Most of the parking seems to be on grass fields, so slightly dodgy for a m/h at the end of November. But without prompting, we were directed to the hard-core car park next to the House (near stable-block). Any nearer, we would have been in His Lordship's apartments.

Felt slightly guilty therefore when we had lunch in the van. Not meanness on our part, honestly - just the queues at the cafeteria put us off.

By the way, we were based at the C&CC site at Oxford - this was excellent. Easy walk to Oxford centre (along the river is best) and lots of frequent bus services from just outside the campsite.

Try the "Old Tom" pub (St Aldates, opposite the return bus stop) for SMOKE -FREE real-ale pub experience mmmmm....

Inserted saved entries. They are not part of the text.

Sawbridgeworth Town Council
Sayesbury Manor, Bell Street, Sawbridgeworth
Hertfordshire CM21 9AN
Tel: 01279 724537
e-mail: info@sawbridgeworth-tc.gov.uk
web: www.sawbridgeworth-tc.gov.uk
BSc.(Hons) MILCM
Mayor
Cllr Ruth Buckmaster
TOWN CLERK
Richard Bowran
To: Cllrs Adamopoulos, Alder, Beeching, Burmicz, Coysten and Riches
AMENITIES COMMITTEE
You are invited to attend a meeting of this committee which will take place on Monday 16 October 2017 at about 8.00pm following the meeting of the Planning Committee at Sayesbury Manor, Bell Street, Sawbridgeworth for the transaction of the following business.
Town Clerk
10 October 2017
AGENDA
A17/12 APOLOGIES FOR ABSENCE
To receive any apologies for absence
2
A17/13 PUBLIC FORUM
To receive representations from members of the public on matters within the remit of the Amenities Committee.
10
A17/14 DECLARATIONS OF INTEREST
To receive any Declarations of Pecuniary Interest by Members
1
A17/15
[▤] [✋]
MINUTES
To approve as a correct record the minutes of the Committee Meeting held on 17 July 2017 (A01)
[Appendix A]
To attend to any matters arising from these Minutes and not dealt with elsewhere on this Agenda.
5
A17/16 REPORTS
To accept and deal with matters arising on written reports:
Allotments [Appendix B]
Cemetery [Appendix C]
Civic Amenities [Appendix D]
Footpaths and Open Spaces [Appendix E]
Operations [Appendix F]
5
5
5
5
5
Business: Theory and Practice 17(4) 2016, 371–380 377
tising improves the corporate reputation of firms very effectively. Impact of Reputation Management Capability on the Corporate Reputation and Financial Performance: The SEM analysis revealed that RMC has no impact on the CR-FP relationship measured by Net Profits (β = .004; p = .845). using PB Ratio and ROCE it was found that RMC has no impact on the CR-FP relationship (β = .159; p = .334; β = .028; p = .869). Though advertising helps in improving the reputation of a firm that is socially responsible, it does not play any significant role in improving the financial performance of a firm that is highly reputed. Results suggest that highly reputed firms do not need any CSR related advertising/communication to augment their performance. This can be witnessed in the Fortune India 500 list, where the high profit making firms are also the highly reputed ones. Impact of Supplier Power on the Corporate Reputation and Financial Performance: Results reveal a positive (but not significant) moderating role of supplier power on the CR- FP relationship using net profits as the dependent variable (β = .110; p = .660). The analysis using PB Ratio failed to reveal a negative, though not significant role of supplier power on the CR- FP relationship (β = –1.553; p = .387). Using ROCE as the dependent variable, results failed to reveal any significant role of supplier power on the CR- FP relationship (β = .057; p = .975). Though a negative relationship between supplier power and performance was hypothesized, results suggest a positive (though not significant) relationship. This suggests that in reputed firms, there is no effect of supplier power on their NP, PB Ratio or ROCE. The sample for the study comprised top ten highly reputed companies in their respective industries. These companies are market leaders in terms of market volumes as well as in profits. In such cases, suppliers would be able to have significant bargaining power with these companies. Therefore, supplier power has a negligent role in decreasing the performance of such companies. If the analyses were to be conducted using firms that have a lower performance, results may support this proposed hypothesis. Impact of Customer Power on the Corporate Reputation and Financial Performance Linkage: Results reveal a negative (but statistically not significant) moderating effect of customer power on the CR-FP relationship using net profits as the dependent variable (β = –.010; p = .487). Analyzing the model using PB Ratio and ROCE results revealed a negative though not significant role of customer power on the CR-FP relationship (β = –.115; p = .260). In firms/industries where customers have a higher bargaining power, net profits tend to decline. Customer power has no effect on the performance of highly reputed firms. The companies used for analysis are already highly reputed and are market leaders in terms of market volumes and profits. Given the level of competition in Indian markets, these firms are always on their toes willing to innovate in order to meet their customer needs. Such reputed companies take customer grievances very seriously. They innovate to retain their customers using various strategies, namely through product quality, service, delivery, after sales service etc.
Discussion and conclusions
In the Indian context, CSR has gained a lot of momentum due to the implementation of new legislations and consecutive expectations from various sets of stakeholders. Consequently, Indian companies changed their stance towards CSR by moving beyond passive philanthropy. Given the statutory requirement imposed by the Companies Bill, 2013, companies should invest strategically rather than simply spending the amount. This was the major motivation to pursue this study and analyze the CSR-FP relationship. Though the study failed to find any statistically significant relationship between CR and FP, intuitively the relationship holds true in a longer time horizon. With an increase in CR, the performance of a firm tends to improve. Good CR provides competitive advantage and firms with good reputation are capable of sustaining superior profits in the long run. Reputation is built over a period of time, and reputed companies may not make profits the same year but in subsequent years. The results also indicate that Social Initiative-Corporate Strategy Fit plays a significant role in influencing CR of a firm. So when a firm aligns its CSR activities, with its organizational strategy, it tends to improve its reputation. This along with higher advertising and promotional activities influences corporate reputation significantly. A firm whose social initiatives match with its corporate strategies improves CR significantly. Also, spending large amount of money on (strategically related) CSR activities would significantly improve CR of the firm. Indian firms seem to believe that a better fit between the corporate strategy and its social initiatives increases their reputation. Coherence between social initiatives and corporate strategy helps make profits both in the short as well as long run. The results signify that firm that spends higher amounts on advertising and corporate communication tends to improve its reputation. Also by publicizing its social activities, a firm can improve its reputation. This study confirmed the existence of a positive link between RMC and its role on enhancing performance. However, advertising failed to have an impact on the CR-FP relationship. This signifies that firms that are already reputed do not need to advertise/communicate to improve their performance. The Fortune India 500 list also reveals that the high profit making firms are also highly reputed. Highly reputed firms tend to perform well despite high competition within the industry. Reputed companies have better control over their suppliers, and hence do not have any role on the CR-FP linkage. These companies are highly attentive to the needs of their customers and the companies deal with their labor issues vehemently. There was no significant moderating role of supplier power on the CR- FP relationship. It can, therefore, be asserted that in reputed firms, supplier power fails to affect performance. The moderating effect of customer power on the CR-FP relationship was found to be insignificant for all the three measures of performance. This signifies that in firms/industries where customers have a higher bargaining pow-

Also - excellent camping super-store at the campsite gates - big savings on Berghaus (I think ,,,, :?: )


----------



## Invicta (Feb 9, 2006)

That wasn't my experience when we visited there last Sunday!

We were parked over a quarter of a mile away from the entrance to the house. I was on my electric disabled scooter. We had got the carer in free as I was a 'wheelchair user' so it was known that the RV was carrying a 'disabled' person (I HATE that term-I prefer 'restricted mobility' but does that still signify the problems ?!) but this didn't stop us being parked well away from the entrance to the house. I couldn't get on the train with my scooter to access the entrance so had to go along the road in all the cold and wind. When I reached the gate to access the main drive up to the house, I couldn't get over the cattle grid so had to go through a gate at the side. Under this was a huge pool of water and mud. I got plastered!

Accessing the house by the lift with my new VERY lightweight scooter was a further problem. The lift says weight carried up to 32 stone and NO electric scooters. Together with my scooter I certainly didn't reach that weight! The staff went to get me a wheelchair but I declined saying I wanted to keep my independence and not have to be pushed around the house by my son in law although he would have been willing to do so. To get over the problem we then broke the scooter down in parts and I went up on the lift with the batteries, seat and motor and my daughter and son in law carried the remainder of the dismantled scooter up the stairs.

I told the staff at this stage about the appalling condition of the ground at the access gate suggesting that straw or other material be laid down. I found on my return that nothing had been done. What was really annoying on leaving the building was to see a coach parked in the car park right by the entrance. 

The house was lovely, with the Christmas decorations and choir singing in the Library. With a little more attention to the needs of those like me with limited mobility who like to keep their independence, the visit could have been even more enjoyable!


----------



## 100167 (Jul 22, 2006)

I am sorry to hear about that experience, Invicta. We were obviously lucky with the timing and/or the staff. It was only the risk of being bogged down in the field that bothered us - we would have been happy to walk down to the house.

Still - glad you liked the house itself. I think the've done it up nicely for Xmas - the lighting, decorations and real-flame-effect fires give it a real seasonal atmosphere. We missed the choir on our trip though.

Steve & Sue


----------